### WHAT YOU NEED TO DO
For this task, output exactly the lines of the material below starting at the line with "right ear: (325, 581)" and ending at the line with "left elbow: (357, 270)"; pictures are to be excluded.

### LISTED RECORDS
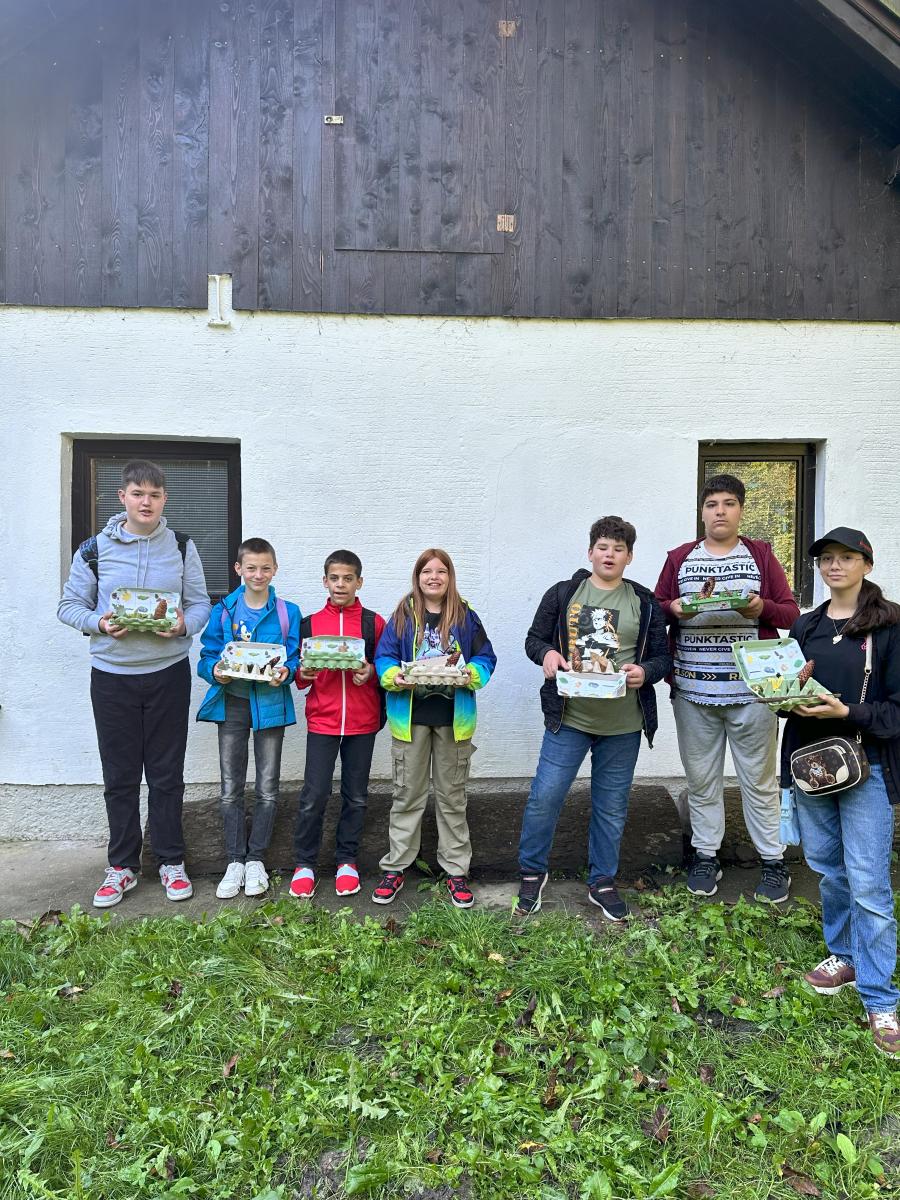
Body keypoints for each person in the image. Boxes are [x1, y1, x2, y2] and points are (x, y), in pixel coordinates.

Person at [58, 459, 211, 907]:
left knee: (167, 775)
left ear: (165, 499)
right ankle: (122, 866)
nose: (147, 502)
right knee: (120, 776)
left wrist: (183, 625)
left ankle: (170, 861)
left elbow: (200, 603)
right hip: (112, 677)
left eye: (155, 495)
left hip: (168, 674)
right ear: (122, 497)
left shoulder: (181, 546)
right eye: (138, 494)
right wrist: (99, 623)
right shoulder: (93, 550)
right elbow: (69, 606)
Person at [780, 528, 900, 1057]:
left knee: (869, 883)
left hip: (865, 766)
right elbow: (787, 697)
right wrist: (783, 696)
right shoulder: (805, 626)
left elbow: (896, 710)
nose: (834, 566)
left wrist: (846, 711)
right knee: (830, 869)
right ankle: (846, 955)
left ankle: (881, 998)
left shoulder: (890, 625)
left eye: (846, 558)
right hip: (811, 764)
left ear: (866, 565)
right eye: (826, 558)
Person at [516, 516, 672, 919]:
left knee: (611, 807)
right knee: (545, 797)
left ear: (629, 557)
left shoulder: (644, 602)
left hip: (623, 724)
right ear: (590, 552)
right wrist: (548, 654)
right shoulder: (564, 593)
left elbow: (662, 658)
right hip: (569, 718)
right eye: (603, 547)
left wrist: (645, 672)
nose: (610, 555)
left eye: (619, 549)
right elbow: (534, 640)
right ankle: (532, 873)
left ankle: (602, 881)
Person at [655, 473, 799, 902]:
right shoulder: (680, 558)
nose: (720, 511)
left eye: (729, 503)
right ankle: (706, 855)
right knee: (701, 780)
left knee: (760, 781)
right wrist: (673, 607)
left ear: (740, 510)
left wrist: (761, 607)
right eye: (712, 504)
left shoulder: (761, 555)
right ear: (702, 512)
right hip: (693, 691)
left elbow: (790, 613)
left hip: (753, 692)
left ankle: (773, 860)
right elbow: (655, 609)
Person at [373, 549, 496, 908]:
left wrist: (472, 674)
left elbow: (486, 657)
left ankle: (456, 871)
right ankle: (396, 866)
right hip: (410, 721)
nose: (434, 577)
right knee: (406, 796)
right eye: (427, 571)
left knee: (452, 798)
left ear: (449, 577)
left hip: (453, 721)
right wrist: (392, 675)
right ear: (418, 577)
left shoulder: (465, 615)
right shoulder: (403, 614)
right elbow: (384, 656)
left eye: (441, 571)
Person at [197, 538, 301, 899]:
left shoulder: (288, 612)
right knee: (230, 788)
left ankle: (256, 859)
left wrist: (285, 673)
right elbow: (208, 655)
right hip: (232, 704)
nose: (259, 574)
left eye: (265, 568)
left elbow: (294, 658)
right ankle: (235, 860)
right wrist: (216, 672)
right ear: (238, 569)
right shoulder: (224, 610)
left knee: (268, 788)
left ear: (275, 569)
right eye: (251, 568)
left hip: (270, 704)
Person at [289, 550, 386, 899]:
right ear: (325, 581)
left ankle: (347, 861)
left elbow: (386, 666)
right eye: (334, 578)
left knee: (356, 796)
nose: (340, 584)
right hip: (323, 720)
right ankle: (304, 864)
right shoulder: (309, 624)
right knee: (313, 795)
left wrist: (371, 672)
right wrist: (304, 672)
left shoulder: (374, 623)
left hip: (362, 721)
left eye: (347, 578)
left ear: (359, 582)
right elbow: (298, 674)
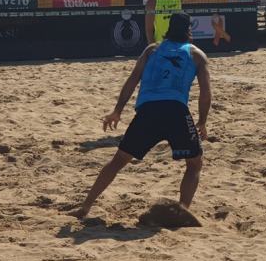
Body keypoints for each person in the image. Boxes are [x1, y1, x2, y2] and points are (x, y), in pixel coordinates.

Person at [69, 12, 212, 219]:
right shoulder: (197, 55)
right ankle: (183, 210)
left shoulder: (152, 50)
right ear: (189, 30)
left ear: (168, 29)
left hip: (147, 112)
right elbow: (206, 93)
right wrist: (202, 121)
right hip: (176, 112)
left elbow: (132, 80)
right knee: (194, 163)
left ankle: (85, 207)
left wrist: (117, 110)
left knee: (118, 160)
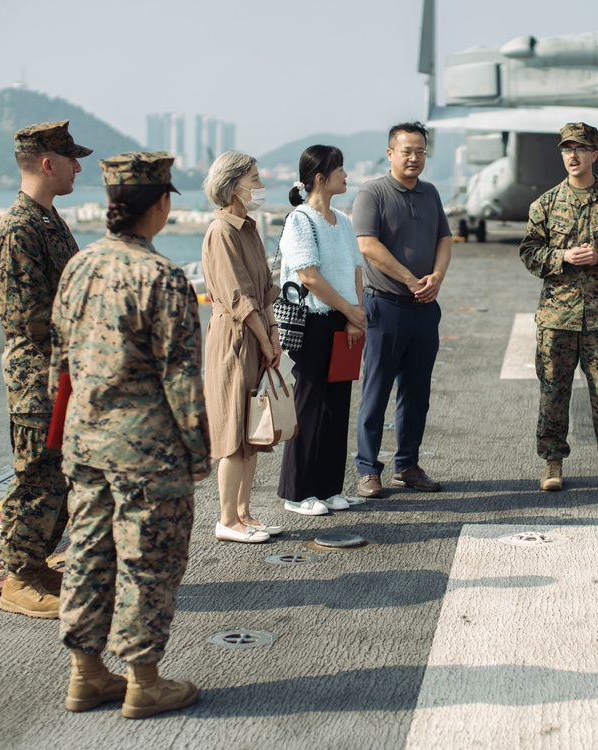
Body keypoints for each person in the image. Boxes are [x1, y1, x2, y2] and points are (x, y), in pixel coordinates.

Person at [50, 151, 210, 719]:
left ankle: (86, 675)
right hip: (146, 450)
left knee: (89, 553)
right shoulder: (162, 276)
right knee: (148, 560)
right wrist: (198, 451)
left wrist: (64, 431)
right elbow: (182, 375)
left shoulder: (80, 265)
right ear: (161, 204)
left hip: (84, 441)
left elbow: (59, 360)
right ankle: (144, 682)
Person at [0, 120, 91, 619]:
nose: (77, 166)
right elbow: (27, 318)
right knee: (37, 476)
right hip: (39, 377)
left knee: (61, 476)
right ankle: (19, 577)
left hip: (66, 372)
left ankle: (38, 563)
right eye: (71, 158)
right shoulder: (19, 228)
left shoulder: (49, 219)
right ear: (47, 163)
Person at [518, 122, 598, 492]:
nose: (572, 156)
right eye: (566, 150)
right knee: (553, 393)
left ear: (594, 154)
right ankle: (552, 463)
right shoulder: (546, 203)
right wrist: (562, 257)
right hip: (557, 318)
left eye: (579, 149)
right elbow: (529, 252)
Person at [351, 122, 452, 499]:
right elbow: (367, 244)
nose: (414, 157)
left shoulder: (430, 193)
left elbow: (444, 237)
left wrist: (437, 276)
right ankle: (367, 469)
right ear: (390, 153)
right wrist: (411, 280)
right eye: (406, 150)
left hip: (425, 307)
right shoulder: (372, 192)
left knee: (416, 391)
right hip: (386, 305)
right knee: (376, 390)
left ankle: (407, 465)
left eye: (421, 151)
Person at [277, 146, 366, 515]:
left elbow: (357, 270)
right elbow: (308, 276)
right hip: (313, 321)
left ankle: (329, 488)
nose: (346, 176)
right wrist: (351, 310)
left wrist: (353, 315)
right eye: (340, 170)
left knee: (337, 405)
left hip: (343, 320)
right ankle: (297, 493)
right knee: (310, 406)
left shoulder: (342, 221)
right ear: (320, 178)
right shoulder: (300, 220)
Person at [201, 151, 281, 542]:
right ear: (233, 185)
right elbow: (238, 296)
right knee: (233, 430)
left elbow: (264, 288)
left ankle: (245, 513)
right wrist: (266, 339)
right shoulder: (221, 232)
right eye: (253, 178)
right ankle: (226, 519)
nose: (259, 184)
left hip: (258, 333)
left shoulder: (248, 227)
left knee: (253, 428)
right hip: (234, 336)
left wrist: (274, 333)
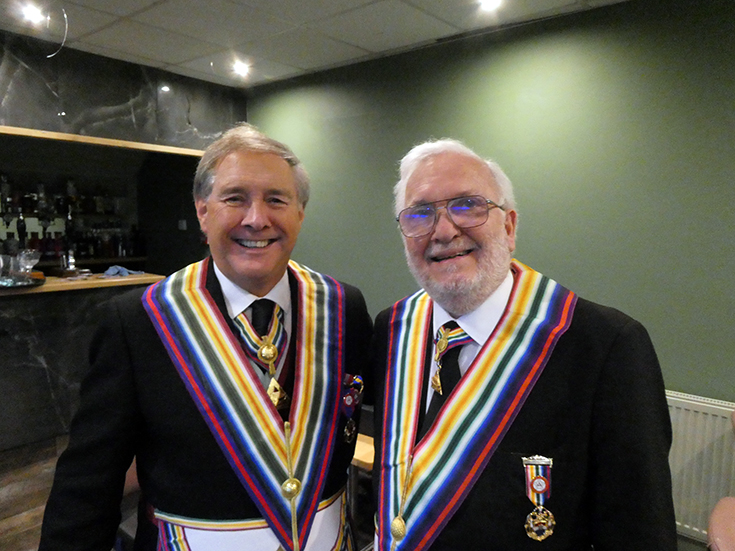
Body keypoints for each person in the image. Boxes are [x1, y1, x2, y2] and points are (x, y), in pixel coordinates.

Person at [39, 123, 372, 551]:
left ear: (300, 213)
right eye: (235, 198)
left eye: (276, 199)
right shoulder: (138, 321)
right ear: (202, 211)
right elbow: (87, 486)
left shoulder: (344, 307)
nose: (257, 219)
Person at [370, 138, 677, 550]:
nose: (443, 231)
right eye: (420, 213)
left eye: (468, 205)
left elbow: (639, 533)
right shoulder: (392, 328)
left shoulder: (604, 346)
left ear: (510, 227)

### RESPONSE AREA
right ear: (325, 581)
left ankle: (347, 861)
left elbow: (386, 666)
right eye: (334, 578)
left knee: (356, 796)
nose: (340, 584)
right hip: (323, 720)
right ankle: (304, 864)
right shoulder: (309, 624)
right knee: (313, 795)
left wrist: (371, 672)
right wrist: (304, 672)
left shoulder: (374, 623)
left hip: (362, 721)
left eye: (347, 578)
left ear: (359, 582)
right elbow: (298, 674)
Body keypoints for each person in the image. Boxes are [x1, y1, x2, y2] and points are (x, y), in pixel coordinates.

Person at [69, 12, 212, 219]:
right shoulder: (197, 55)
right ankle: (183, 210)
left shoulder: (152, 50)
right ear: (189, 30)
left ear: (168, 29)
left hip: (147, 112)
right elbow: (206, 93)
right wrist: (202, 121)
right hip: (176, 112)
left elbow: (132, 80)
right knee: (194, 163)
left ankle: (85, 207)
left wrist: (117, 110)
left knee: (118, 160)
Body keypoints for each person in the image. Boxes are [x1, y1, x2, y2] and points are (x, y), in pixel coordinates.

Person at [50, 151, 210, 719]:
left ankle: (86, 675)
right hip: (146, 450)
left knee: (89, 553)
right shoulder: (162, 276)
right knee: (148, 560)
right wrist: (198, 451)
left wrist: (64, 431)
right elbow: (182, 375)
left shoulder: (80, 265)
right ear: (161, 204)
left hip: (84, 441)
left elbow: (59, 360)
right ankle: (144, 682)
Person at [0, 120, 91, 619]:
nose: (77, 166)
right elbow: (27, 318)
right knee: (37, 476)
right hip: (39, 377)
left knee: (61, 476)
right ankle: (19, 577)
left hip: (66, 372)
left ankle: (38, 563)
right eye: (71, 158)
right shoulder: (19, 228)
left shoulder: (49, 219)
right ear: (47, 163)
Person at [518, 122, 598, 492]:
nose: (572, 156)
right eye: (566, 150)
right knee: (553, 393)
left ear: (594, 154)
right ankle: (552, 463)
right shoulder: (546, 203)
right wrist: (562, 257)
right hip: (557, 318)
left eye: (579, 149)
right elbow: (529, 252)
Person at [351, 122, 452, 499]:
right elbow: (367, 244)
nose: (414, 157)
left shoulder: (430, 193)
left elbow: (444, 237)
left wrist: (437, 276)
right ankle: (367, 469)
right ear: (390, 153)
right wrist: (411, 280)
right eye: (406, 150)
left hip: (425, 307)
right shoulder: (372, 192)
left knee: (416, 391)
right hip: (386, 305)
right knee: (376, 390)
left ankle: (407, 465)
left eye: (421, 151)
Person at [277, 146, 366, 515]:
left elbow: (357, 270)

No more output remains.